New Cochlear Implant Requires No Exterior Hardware

Cochlear implants, around for about 30 years, have allowed more than 200,000 deaf people to obtain various degrees of hearing. Although the cochlear implants are among the most successful hearing devices available, the hardware that makes them work can be stigmatizing and downright annoying. Existing versions require that a disk-shaped transmitter about an inch in diameter be affixed to the skull, with a wire that snakes down to a joint microphone and power source that looks like an oversized hearing aid around the patient’s ear. Another drawback is that the device can’t be worn in the shower.

Recently, a team of scientists developed a new, alternative design that eliminates all the external hardware and allows it to be charged wirelessly with a smartphone. As described in a Spectrum Online article, the key to the new design is an implantable low-power signal processing chip developed by Anantha Chandrakasan and his colleagues at MIT in Cambridge, Mass. Here’s how it works: A piezoelectric sensor, mounted at the umbo in the middle ear, picks up sound. That signal, a measure of the sound-induced motion of the umbo, travels to the microchip implanted elsewhere in the ear where it is conditioned, digitized, and processed. The chip then converts the signal to electrical waveforms and pumps them to electrodes implanted in the part of the ear known as the cochlea. The waveforms received by the electrodes stimulate auditory nerve fibers and allows the user to experience representations of sound that might help in developing language ability. (More information is available in an MIT News item.)

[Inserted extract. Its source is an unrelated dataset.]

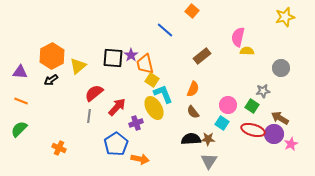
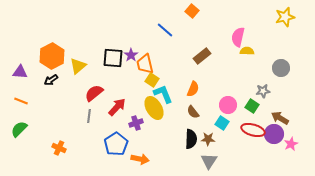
black semicircle: rotated 96 degrees clockwise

In 2012, Darrin Young designed a MEMS-accelerator-based middle ear microphone at the University of Utah that moves all the external components of the cochlear implant inside the body. One drawback is that the sensor pulls a few milliwatts of power–more than MIT’s design, thus establishing the need for an implanted rechargeable battery. Young is working on improving the prototype to bring down the power below 100uW.

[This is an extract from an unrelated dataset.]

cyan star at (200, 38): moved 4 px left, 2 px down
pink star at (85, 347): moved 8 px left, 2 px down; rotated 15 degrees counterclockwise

MIT researcher, Marcus Yip, PhD., and his colleagues Rui Jin and Nathan Ickes (both in MIT’s Department of Electrical Engineering and Computer Science), recently exhibited a prototype charger that plugs into an ordinary cell phone and can recharge the signal processing chip in roughly two minutes. Lowering the power requirements of the converter chip was the key to eliminating the skull-mounted hardware.

“It’s very cool,” says Lawrence Lustig, director of the Cochlear Implant Center at the Uniiversity of California at San Francisco. “There’s a much greater stigma of having a hearing loss that there is of having a visual loss. So people would be very keen on losing the externals for that reason alone.” He says that there is also the added functional benefit of not having to remove the device when around water.

Because of the complexity of the surgery, the new cochlear implant would require about three to four hours in the operating room. Lustig doubts that this will be much of an obstacle and believes there wouldn’t be any extra risks involved.